Bu beklentiyi de davalarından önce "aziz Türkiyemizin âli menfaatleri" için istemekteler. Onlar zulme bizatihi muhatap olanlar olarak, sadece "bizi görün ibret alın" diyor, gerisini yüce Türk milletinin takdirlerine bırakıyorlar. Onlar Çin tehlikesini bizatihi tecrübe ederek tecrübelerini anlatma gayretindeler. Onlar, Çin tehlikesine karşı Türk ve İslam dünyasının, hatta insanlığın önündeki son kalenin Doğu Türkistan olduğunu avazları çıktığı kadar haykırmaktalar ve bizlerin de duyması için sabırla, metanetle mücadelelerine devam ediyorlar.

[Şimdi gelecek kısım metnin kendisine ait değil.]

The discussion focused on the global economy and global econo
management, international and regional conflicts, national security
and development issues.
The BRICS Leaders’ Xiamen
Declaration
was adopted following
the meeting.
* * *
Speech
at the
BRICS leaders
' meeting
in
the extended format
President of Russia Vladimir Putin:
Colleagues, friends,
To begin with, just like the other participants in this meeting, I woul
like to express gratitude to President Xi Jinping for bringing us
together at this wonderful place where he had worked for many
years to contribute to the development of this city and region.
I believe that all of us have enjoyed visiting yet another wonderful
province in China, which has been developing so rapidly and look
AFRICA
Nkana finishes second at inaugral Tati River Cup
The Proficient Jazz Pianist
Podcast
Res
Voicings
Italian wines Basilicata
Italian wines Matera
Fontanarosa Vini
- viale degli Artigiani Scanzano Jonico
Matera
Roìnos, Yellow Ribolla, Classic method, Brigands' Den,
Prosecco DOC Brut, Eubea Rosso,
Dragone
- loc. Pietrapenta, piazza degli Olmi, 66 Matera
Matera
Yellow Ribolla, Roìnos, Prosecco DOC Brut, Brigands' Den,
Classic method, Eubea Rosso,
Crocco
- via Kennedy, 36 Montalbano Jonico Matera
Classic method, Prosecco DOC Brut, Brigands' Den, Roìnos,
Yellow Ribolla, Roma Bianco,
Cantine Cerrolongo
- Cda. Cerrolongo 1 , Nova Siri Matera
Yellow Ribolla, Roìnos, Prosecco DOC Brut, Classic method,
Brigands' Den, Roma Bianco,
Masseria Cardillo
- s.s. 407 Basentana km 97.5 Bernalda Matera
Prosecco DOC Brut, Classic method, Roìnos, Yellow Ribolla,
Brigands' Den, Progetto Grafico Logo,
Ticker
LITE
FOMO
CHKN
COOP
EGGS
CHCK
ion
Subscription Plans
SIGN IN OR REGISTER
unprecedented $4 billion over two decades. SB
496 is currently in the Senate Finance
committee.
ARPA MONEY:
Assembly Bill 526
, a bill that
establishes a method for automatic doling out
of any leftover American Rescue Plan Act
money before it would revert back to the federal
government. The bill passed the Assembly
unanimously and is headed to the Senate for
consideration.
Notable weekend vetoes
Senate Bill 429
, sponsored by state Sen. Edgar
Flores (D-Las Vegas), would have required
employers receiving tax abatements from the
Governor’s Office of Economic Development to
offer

Evet, Doğu Türkistanlı kardeşlerimiz kanaatimce vakurluklarından, Türkiye Cumhuriyeti Devleti'ne sadakatlerinden, kardeşlik hukukunun gereğini yerine getirmekteler. Umarım, yarın çok geç olmadan, bizler de, dilsiz şeytan olmamak adına, zalimin zulmünü dile getirenlerden oluruz.